What the task requires:
Extract the text lines from every one of the records below, reproducing each line unchanged and in order, and leave the pictures out of your answer.
===== Extracted data
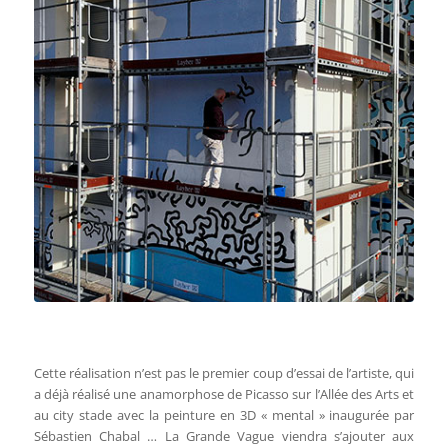
Franck Maurence :
Le résultat sera
époustouflant et avec un éclairage
judicieux, on pourra le voir depuis la
quatre voies.
Cette réalisation n’est pas le premier coup d’essai de l’artiste, qui
a déjà réalisé une anamorphose de Picasso sur l’Allée des Arts et
au city stade avec la peinture en 3D « mental » inaugurée par
Sébastien Chabal … La Grande Vague viendra s’ajouter aux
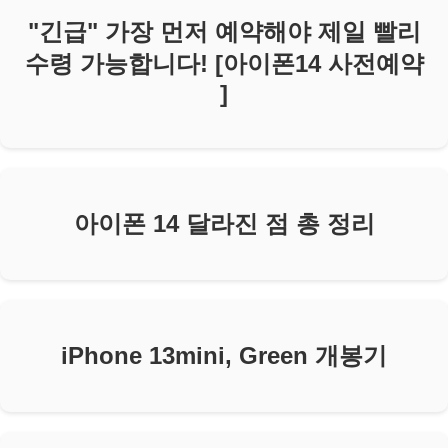
"긴급" 가장 먼저 예약해야 제일 빨리
수령 가능합니다! [아이폰14 사전예약
]
아이폰 14 달라진 점 총 정리
iPhone 13mini, Green 개봉기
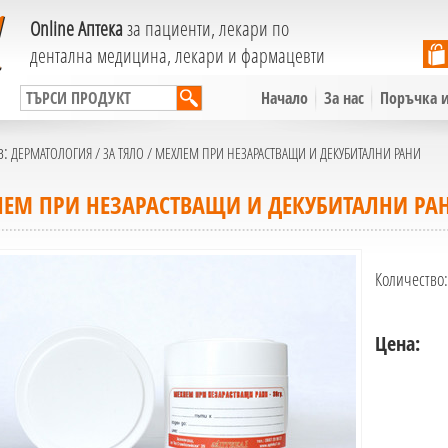
Online Аптека
за пациенти, лекари по
дентална медицина, лекари и фармацевти
Начало
За нас
Поръчка и
в:
ДЕРМАТОЛОГИЯ
/
ЗА ТЯЛО
/ МЕХЛЕМ ПРИ НЕЗАРАСТВАЩИ И ДЕКУБИТАЛНИ РАНИ
ЕМ ПРИ НЕЗАРАСТВАЩИ И ДЕКУБИТАЛНИ РА
Количество:
Цена:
==========
Exercise response:
Franck Maurence :
Le résultat sera
époustouflant et avec un éclairage
judicieux, on pourra le voir depuis la
quatre voies.
Cette réalisation n’est pas le premier coup d’essai de l’artiste, qui
a déjà réalisé une anamorphose de Picasso sur l’Allée des Arts et
au city stade avec la peinture en 3D « mental » inaugurée par
Sébastien Chabal … La Grande Vague viendra s’ajouter aux
"긴급" 가장 먼저 예약해야 제일 빨리
수령 가능합니다! [아이폰14 사전예약
]
아이폰 14 달라진 점 총 정리
iPhone 13mini, Green 개봉기
Online Аптека
за пациенти, лекари по
дентална медицина, лекари и фармацевти
Начало
За нас
Поръчка и
в:
ДЕРМАТОЛОГИЯ
/
ЗА ТЯЛО
/ МЕХЛЕМ ПРИ НЕЗАРАСТВАЩИ И ДЕКУБИТАЛНИ РАНИ
ЕМ ПРИ НЕЗАРАСТВАЩИ И ДЕКУБИТАЛНИ РА
Количество:
Цена:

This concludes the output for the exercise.